• _Records shown_:
▽
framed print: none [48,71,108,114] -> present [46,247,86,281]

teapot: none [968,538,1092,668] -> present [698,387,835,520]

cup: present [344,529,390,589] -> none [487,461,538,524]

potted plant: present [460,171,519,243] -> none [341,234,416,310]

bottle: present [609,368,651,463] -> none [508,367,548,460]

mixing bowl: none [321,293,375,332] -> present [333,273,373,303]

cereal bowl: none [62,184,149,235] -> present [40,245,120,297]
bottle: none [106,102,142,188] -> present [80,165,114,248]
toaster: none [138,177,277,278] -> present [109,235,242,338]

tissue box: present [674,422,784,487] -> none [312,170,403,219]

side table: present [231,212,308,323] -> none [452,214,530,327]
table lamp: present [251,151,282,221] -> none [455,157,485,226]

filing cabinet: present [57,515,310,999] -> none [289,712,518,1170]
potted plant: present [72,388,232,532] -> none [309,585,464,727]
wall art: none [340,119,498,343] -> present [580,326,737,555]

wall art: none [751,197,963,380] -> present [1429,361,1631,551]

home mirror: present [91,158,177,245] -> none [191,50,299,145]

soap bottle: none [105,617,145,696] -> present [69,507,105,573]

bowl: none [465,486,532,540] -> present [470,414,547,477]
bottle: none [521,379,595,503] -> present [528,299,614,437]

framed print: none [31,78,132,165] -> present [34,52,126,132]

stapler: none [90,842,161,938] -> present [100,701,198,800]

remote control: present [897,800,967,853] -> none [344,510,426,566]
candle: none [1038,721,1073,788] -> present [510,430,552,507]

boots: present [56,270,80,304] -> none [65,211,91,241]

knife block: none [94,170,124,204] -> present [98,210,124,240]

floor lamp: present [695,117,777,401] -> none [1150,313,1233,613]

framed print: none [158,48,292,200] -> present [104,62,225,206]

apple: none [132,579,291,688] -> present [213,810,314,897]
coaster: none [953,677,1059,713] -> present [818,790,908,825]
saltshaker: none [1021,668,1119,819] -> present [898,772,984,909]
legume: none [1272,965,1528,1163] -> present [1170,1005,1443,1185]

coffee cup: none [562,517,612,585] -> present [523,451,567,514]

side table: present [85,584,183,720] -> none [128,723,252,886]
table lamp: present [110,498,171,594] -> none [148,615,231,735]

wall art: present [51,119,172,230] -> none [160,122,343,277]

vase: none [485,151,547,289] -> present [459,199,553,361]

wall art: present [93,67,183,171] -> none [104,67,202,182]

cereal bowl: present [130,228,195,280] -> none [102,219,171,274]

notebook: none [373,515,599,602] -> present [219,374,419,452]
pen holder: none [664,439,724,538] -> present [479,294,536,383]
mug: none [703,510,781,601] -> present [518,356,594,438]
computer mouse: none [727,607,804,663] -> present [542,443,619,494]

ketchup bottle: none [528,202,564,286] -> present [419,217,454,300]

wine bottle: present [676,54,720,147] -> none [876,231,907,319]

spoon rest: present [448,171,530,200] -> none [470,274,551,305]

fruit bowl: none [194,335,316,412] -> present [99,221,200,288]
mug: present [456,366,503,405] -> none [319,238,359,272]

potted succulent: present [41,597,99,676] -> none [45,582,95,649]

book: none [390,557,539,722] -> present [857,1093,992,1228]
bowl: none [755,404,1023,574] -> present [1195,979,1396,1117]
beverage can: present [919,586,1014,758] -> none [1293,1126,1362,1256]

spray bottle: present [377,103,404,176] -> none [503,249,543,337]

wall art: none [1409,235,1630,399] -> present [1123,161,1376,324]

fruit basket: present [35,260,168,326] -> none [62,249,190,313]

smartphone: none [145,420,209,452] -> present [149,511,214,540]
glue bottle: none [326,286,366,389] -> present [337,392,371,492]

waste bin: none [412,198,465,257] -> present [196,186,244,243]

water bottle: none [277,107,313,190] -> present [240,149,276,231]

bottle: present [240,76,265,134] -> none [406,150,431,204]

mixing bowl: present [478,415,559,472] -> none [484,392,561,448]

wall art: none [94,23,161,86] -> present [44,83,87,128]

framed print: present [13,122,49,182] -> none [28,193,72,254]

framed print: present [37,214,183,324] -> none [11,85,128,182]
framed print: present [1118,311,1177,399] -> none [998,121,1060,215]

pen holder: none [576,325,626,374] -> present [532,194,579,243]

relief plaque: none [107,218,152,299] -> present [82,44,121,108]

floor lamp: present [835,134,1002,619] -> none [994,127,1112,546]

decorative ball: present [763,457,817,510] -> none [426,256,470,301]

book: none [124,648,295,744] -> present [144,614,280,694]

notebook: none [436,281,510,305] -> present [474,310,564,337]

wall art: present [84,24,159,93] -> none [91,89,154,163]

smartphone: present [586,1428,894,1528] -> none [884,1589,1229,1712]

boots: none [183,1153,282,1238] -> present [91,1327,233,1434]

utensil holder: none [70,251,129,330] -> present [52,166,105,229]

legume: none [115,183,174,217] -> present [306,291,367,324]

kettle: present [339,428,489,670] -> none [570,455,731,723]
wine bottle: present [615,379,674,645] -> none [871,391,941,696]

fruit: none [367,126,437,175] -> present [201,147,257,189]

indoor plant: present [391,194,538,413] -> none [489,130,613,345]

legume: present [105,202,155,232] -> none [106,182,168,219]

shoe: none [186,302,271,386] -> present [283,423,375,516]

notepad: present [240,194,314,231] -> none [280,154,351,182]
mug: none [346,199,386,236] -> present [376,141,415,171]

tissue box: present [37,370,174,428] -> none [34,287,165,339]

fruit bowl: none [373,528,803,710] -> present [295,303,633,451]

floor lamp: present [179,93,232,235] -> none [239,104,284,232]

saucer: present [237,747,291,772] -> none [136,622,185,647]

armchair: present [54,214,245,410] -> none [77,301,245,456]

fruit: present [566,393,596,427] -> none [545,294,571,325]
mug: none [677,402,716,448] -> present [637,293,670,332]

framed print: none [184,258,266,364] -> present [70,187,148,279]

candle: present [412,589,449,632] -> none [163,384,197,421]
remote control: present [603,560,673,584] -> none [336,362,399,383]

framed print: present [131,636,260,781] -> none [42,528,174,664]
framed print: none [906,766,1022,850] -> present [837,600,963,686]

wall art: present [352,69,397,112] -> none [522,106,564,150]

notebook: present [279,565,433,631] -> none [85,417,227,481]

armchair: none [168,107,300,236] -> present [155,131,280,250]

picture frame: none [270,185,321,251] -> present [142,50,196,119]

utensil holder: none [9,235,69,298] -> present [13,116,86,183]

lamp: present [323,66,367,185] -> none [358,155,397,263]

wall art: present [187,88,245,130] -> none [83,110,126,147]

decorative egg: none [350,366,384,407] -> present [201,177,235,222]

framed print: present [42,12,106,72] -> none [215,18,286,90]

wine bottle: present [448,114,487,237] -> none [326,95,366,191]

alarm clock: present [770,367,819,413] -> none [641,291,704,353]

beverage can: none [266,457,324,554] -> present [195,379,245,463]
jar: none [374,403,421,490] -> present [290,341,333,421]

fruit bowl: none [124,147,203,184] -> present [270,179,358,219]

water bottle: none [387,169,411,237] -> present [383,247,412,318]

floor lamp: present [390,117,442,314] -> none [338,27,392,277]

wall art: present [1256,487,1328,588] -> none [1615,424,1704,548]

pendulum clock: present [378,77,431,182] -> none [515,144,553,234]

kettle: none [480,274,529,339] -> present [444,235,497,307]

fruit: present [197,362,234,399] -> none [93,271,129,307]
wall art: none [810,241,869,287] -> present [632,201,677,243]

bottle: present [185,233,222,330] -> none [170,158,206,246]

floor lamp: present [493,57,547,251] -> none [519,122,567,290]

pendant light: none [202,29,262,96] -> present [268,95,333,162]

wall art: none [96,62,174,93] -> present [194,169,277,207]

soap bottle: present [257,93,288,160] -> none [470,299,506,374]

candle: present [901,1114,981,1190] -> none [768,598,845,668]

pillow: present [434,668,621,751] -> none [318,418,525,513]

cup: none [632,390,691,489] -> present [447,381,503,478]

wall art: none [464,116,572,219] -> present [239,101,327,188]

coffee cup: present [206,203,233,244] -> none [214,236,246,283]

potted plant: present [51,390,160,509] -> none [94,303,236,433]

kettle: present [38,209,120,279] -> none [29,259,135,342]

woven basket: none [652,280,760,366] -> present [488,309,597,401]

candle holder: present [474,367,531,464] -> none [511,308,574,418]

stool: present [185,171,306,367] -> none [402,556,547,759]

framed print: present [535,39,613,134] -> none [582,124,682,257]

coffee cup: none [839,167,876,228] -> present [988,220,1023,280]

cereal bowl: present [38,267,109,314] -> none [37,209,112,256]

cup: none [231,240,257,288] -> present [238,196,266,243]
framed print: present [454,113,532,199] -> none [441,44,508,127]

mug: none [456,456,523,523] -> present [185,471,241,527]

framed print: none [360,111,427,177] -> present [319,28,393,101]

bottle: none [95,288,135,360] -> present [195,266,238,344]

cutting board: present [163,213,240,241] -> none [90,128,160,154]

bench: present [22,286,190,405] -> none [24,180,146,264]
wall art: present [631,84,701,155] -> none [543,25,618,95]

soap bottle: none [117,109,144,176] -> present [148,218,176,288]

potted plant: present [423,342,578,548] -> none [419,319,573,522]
△
• _Work required_:
Begin at the first line of the entries above and copy every line exactly, ending with the line that contains "potted plant: present [72,388,232,532]".

• _Answer to the exercise_:
framed print: none [48,71,108,114] -> present [46,247,86,281]

teapot: none [968,538,1092,668] -> present [698,387,835,520]

cup: present [344,529,390,589] -> none [487,461,538,524]

potted plant: present [460,171,519,243] -> none [341,234,416,310]

bottle: present [609,368,651,463] -> none [508,367,548,460]

mixing bowl: none [321,293,375,332] -> present [333,273,373,303]

cereal bowl: none [62,184,149,235] -> present [40,245,120,297]
bottle: none [106,102,142,188] -> present [80,165,114,248]
toaster: none [138,177,277,278] -> present [109,235,242,338]

tissue box: present [674,422,784,487] -> none [312,170,403,219]

side table: present [231,212,308,323] -> none [452,214,530,327]
table lamp: present [251,151,282,221] -> none [455,157,485,226]

filing cabinet: present [57,515,310,999] -> none [289,712,518,1170]
potted plant: present [72,388,232,532] -> none [309,585,464,727]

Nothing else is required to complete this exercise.